## Problem description
Look through the listing below and write out exactly the lines from the line with "456,4 g/adag)" to the line with "شد نمایندگان مجلس", both included, and no others.

## Provided records
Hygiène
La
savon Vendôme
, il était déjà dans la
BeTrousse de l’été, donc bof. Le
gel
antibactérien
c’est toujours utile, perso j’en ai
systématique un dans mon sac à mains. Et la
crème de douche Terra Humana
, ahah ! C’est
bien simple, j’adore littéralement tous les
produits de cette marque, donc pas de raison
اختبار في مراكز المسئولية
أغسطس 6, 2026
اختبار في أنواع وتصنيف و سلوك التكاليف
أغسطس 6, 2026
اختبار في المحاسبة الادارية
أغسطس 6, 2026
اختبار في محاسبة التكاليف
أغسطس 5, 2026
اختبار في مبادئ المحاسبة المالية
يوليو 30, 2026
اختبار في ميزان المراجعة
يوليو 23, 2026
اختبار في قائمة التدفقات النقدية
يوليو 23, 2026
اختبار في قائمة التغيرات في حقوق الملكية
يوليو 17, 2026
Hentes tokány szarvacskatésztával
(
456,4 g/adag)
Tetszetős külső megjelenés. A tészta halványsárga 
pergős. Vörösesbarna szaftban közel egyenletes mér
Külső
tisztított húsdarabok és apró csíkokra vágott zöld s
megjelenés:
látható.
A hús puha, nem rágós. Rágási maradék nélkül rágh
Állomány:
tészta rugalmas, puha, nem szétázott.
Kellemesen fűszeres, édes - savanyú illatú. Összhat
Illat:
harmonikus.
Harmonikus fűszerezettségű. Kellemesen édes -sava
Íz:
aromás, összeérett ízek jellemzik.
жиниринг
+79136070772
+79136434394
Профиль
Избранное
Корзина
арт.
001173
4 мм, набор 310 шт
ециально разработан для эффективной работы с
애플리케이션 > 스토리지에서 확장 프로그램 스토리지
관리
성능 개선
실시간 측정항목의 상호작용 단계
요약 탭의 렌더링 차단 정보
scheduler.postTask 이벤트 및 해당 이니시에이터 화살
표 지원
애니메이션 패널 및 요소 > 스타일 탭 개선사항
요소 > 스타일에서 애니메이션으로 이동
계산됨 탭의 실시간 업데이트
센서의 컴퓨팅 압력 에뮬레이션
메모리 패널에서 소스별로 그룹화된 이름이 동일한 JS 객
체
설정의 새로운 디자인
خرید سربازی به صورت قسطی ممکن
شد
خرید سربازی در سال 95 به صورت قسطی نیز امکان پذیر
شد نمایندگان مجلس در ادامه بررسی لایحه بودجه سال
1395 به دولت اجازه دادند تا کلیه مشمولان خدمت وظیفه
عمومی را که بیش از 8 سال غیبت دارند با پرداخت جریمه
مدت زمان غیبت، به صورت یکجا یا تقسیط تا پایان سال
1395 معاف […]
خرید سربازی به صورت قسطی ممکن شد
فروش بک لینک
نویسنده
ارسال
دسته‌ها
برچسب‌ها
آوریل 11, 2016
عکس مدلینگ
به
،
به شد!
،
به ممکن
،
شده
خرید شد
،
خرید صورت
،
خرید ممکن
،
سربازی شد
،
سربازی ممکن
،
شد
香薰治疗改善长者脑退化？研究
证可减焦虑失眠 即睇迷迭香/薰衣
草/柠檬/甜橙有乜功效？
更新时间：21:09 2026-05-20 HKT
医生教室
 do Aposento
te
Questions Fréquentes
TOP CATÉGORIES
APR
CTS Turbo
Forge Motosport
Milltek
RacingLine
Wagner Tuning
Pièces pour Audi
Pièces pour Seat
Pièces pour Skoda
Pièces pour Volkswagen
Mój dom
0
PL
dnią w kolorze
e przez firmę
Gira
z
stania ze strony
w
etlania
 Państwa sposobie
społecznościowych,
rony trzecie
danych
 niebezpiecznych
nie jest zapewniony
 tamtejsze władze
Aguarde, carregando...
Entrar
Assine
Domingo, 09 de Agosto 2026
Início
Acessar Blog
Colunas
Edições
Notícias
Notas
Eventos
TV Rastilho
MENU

## Task response
456,4 g/adag)
Tetszetős külső megjelenés. A tészta halványsárga 
pergős. Vörösesbarna szaftban közel egyenletes mér
Külső
tisztított húsdarabok és apró csíkokra vágott zöld s
megjelenés:
látható.
A hús puha, nem rágós. Rágási maradék nélkül rágh
Állomány:
tészta rugalmas, puha, nem szétázott.
Kellemesen fűszeres, édes - savanyú illatú. Összhat
Illat:
harmonikus.
Harmonikus fűszerezettségű. Kellemesen édes -sava
Íz:
aromás, összeérett ízek jellemzik.
жиниринг
+79136070772
+79136434394
Профиль
Избранное
Корзина
арт.
001173
4 мм, набор 310 шт
ециально разработан для эффективной работы с
애플리케이션 > 스토리지에서 확장 프로그램 스토리지
관리
성능 개선
실시간 측정항목의 상호작용 단계
요약 탭의 렌더링 차단 정보
scheduler.postTask 이벤트 및 해당 이니시에이터 화살
표 지원
애니메이션 패널 및 요소 > 스타일 탭 개선사항
요소 > 스타일에서 애니메이션으로 이동
계산됨 탭의 실시간 업데이트
센서의 컴퓨팅 압력 에뮬레이션
메모리 패널에서 소스별로 그룹화된 이름이 동일한 JS 객
체
설정의 새로운 디자인
خرید سربازی به صورت قسطی ممکن
شد
خرید سربازی در سال 95 به صورت قسطی نیز امکان پذیر
شد نمایندگان مجلس در ادامه بررسی لایحه بودجه سال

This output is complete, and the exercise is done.